Dating dna review
But it's that fantastic display that will be the thorn in early adopters' sides for a little while, we're afraid; it seems that some games don't play well with the higher resolution.
To offer an example or two, displayed a black screen instead of a racetrack -- even though all of the controls, car positions and damage notifications showed up without a problem (shown below).
On the contrary, we've been eyeballing this handset with eager anticipation ever since it first launched in Japan as the J Butterfly; much like its counterpart from the Land of the Rising Sun, the DNA boasts a jaw-dropping 5-inch, 1080p display.
The Droid DNA -- the latest addition to Verizon's Droid series -- may not contain any actual nucleotides (that we know of), but that doesn't make this HTC-made superphone any less of a powerhouse.
This isn't anything new, as Big Red has been giving most of its smartphone lineup the ability to access global GSM for international roaming, but the difference this time is that the DNA's GSM and HSPA radios are unlocked (just like Verizon's i Phone 5).
You read that right: we stuck our AT&T micro-SIM card in, plugged in the proper APN settings and voila! You can do the same with T-Mobile, although you're pretty much restricted to EDGE (unless you just happen to be in one of the few cities that offers 3G in the 1900MHz range so far).

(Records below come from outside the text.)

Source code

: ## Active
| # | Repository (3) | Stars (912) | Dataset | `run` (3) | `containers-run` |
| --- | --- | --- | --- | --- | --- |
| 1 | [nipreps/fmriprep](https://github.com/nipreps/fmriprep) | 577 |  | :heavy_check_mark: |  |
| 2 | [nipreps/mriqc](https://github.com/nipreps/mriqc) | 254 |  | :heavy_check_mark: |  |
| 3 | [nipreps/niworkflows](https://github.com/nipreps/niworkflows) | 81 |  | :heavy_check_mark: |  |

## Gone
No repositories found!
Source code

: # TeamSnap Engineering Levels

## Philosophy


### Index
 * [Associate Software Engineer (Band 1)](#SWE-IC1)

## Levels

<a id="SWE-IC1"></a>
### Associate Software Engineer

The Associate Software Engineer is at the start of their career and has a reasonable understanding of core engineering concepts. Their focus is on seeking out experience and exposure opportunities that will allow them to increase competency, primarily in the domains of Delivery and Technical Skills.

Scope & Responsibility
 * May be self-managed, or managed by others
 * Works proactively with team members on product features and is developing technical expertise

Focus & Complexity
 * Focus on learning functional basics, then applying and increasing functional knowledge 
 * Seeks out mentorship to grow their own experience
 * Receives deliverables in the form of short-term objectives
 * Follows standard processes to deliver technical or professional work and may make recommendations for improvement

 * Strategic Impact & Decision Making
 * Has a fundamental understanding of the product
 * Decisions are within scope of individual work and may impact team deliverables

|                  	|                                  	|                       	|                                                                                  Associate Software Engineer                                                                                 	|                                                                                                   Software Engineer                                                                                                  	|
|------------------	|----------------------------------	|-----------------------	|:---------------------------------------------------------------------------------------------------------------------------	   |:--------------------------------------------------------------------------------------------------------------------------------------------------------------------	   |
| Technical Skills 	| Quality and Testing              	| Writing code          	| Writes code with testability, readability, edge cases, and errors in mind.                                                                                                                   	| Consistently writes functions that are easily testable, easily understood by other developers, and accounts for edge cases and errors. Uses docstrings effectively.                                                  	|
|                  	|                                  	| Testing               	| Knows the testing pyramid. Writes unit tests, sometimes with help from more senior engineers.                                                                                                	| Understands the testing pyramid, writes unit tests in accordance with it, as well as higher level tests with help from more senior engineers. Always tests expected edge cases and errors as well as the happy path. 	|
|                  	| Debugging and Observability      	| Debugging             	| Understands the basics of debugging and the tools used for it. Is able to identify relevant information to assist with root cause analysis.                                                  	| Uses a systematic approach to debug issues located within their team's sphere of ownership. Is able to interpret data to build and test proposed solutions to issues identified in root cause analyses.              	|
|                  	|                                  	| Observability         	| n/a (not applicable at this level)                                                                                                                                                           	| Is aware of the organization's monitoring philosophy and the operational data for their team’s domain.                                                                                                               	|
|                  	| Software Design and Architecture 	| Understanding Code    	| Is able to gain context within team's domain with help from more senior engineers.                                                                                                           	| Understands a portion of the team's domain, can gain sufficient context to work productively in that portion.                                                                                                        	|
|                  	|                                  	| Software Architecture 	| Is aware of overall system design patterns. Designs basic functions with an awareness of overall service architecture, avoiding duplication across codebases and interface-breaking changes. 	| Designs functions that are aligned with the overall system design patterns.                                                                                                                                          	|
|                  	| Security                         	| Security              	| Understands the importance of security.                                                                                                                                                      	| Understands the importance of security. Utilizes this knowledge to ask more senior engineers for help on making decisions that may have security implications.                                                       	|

With Beats turned on, the DNA cranks out more than enough bass for our liking, but the sound is still quite loud with the feature off, if you're not into that kind of thing.
We were quite surprised at how smooth and fluid the resulting footage came out; we didn't experience much choppiness when it came to filming moving objects.
Indeed, that's a future we could all definitely live with, but let's not get too ahead of ourselves; we've got a phone to review, after all. Will its size be a selling point or a major distraction?